Start of Block
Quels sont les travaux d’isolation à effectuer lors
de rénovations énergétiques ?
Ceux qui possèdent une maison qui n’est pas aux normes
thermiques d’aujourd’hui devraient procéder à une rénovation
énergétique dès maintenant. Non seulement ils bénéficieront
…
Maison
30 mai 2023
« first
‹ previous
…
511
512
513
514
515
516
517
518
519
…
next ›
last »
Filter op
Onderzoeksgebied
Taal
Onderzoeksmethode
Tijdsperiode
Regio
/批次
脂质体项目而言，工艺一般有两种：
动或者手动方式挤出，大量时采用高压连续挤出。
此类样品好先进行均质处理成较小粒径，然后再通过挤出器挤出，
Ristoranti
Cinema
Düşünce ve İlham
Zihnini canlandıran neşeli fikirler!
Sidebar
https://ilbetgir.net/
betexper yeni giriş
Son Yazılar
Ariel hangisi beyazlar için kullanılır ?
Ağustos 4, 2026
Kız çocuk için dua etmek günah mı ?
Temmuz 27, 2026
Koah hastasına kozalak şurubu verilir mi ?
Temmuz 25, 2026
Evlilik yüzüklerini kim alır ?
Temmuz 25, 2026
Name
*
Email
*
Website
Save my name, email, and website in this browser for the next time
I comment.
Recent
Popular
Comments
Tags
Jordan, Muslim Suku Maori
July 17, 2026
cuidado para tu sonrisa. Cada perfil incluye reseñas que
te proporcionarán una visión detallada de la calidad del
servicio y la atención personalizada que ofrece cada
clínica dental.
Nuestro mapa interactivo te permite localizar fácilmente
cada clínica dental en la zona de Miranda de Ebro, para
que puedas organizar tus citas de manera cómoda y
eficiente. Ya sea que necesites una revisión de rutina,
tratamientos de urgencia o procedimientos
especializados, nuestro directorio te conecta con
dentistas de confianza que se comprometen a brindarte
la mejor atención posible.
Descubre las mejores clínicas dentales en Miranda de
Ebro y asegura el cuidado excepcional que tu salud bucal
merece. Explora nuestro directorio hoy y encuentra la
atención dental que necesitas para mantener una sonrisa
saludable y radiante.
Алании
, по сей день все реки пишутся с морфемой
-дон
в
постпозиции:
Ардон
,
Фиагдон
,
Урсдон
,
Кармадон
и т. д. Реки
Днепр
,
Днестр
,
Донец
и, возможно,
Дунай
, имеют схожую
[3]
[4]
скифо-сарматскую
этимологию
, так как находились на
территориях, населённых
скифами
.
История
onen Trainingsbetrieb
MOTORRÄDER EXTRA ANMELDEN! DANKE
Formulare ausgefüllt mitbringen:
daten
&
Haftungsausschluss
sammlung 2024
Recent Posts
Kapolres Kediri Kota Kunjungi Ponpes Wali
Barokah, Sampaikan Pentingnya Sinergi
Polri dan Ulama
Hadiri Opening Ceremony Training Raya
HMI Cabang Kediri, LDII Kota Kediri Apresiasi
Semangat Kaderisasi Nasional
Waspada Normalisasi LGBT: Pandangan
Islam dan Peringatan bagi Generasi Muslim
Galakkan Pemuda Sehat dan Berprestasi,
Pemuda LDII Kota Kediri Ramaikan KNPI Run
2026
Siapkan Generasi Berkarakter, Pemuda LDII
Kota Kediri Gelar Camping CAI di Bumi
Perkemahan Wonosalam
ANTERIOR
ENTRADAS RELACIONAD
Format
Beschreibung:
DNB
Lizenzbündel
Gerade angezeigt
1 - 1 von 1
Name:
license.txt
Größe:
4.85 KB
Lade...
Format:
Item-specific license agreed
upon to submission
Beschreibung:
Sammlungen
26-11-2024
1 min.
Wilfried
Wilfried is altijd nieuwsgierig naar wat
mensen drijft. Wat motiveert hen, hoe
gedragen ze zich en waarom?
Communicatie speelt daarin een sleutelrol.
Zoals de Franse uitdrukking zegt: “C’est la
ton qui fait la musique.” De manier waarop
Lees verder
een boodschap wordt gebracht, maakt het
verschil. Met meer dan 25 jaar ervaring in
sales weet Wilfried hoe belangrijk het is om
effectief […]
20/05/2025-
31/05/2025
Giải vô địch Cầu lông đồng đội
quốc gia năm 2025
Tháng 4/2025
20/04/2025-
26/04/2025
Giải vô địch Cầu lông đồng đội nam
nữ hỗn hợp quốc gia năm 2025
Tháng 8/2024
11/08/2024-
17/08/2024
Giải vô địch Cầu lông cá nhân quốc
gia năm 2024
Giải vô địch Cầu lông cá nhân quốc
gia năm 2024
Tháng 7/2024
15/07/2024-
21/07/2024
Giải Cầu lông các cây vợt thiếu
End of Block
→ **What you need to do**: All entries are to be returned word for word.

→ **Task output**:
Quels sont les travaux d’isolation à effectuer lors
de rénovations énergétiques ?
Ceux qui possèdent une maison qui n’est pas aux normes
thermiques d’aujourd’hui devraient procéder à une rénovation
énergétique dès maintenant. Non seulement ils bénéficieront
…
Maison
30 mai 2023
« first
‹ previous
…
511
512
513
514
515
516
517
518
519
…
next ›
last »
Filter op
Onderzoeksgebied
Taal
Onderzoeksmethode
Tijdsperiode
Regio
/批次
脂质体项目而言，工艺一般有两种：
动或者手动方式挤出，大量时采用高压连续挤出。
此类样品好先进行均质处理成较小粒径，然后再通过挤出器挤出，
Ristoranti
Cinema
Düşünce ve İlham
Zihnini canlandıran neşeli fikirler!
Sidebar
https://ilbetgir.net/
betexper yeni giriş
Son Yazılar
Ariel hangisi beyazlar için kullanılır ?
Ağustos 4, 2026
Kız çocuk için dua etmek günah mı ?
Temmuz 27, 2026
Koah hastasına kozalak şurubu verilir mi ?
Temmuz 25, 2026
Evlilik yüzüklerini kim alır ?
Temmuz 25, 2026
Name
*
Email
*
Website
Save my name, email, and website in this browser for the next time
I comment.
Recent
Popular
Comments
Tags
Jordan, Muslim Suku Maori
July 17, 2026
cuidado para tu sonrisa. Cada perfil incluye reseñas que
te proporcionarán una visión detallada de la calidad del
servicio y la atención personalizada que ofrece cada
clínica dental.
Nuestro mapa interactivo te permite localizar fácilmente
cada clínica dental en la zona de Miranda de Ebro, para
que puedas organizar tus citas de manera cómoda y
eficiente. Ya sea que necesites una revisión de rutina,
tratamientos de urgencia o procedimientos
especializados, nuestro directorio te conecta con
dentistas de confianza que se comprometen a brindarte
la mejor atención posible.
Descubre las mejores clínicas dentales en Miranda de
Ebro y asegura el cuidado excepcional que tu salud bucal
merece. Explora nuestro directorio hoy y encuentra la
atención dental que necesitas para mantener una sonrisa
saludable y radiante.
Алании
, по сей день все реки пишутся с морфемой
-дон
в
постпозиции:
Ардон
,
Фиагдон
,
Урсдон
,
Кармадон
и т. д. Реки
Днепр
,
Днестр
,
Донец
и, возможно,
Дунай
, имеют схожую
[3]
[4]
скифо-сарматскую
этимологию
, так как находились на
территориях, населённых
скифами
.
История
onen Trainingsbetrieb
MOTORRÄDER EXTRA ANMELDEN! DANKE
Formulare ausgefüllt mitbringen:
daten
&
Haftungsausschluss
sammlung 2024
Recent Posts
Kapolres Kediri Kota Kunjungi Ponpes Wali
Barokah, Sampaikan Pentingnya Sinergi
Polri dan Ulama
Hadiri Opening Ceremony Training Raya
HMI Cabang Kediri, LDII Kota Kediri Apresiasi
Semangat Kaderisasi Nasional
Waspada Normalisasi LGBT: Pandangan
Islam dan Peringatan bagi Generasi Muslim
Galakkan Pemuda Sehat dan Berprestasi,
Pemuda LDII Kota Kediri Ramaikan KNPI Run
2026
Siapkan Generasi Berkarakter, Pemuda LDII
Kota Kediri Gelar Camping CAI di Bumi
Perkemahan Wonosalam
ANTERIOR
ENTRADAS RELACIONAD
Format
Beschreibung:
DNB
Lizenzbündel
Gerade angezeigt
1 - 1 von 1
Name:
license.txt
Größe:
4.85 KB
Lade...
Format:
Item-specific license agreed
upon to submission
Beschreibung:
Sammlungen
26-11-2024
1 min.
Wilfried
Wilfried is altijd nieuwsgierig naar wat
mensen drijft. Wat motiveert hen, hoe
gedragen ze zich en waarom?
Communicatie speelt daarin een sleutelrol.
Zoals de Franse uitdrukking zegt: “C’est la
ton qui fait la musique.” De manier waarop
Lees verder
een boodschap wordt gebracht, maakt het
verschil. Met meer dan 25 jaar ervaring in
sales weet Wilfried hoe belangrijk het is om
effectief […]
20/05/2025-
31/05/2025
Giải vô địch Cầu lông đồng đội
quốc gia năm 2025
Tháng 4/2025
20/04/2025-
26/04/2025
Giải vô địch Cầu lông đồng đội nam
nữ hỗn hợp quốc gia năm 2025
Tháng 8/2024
11/08/2024-
17/08/2024
Giải vô địch Cầu lông cá nhân quốc
gia năm 2024
Giải vô địch Cầu lông cá nhân quốc
gia năm 2024
Tháng 7/2024
15/07/2024-
21/07/2024
Giải Cầu lông các cây vợt thiếu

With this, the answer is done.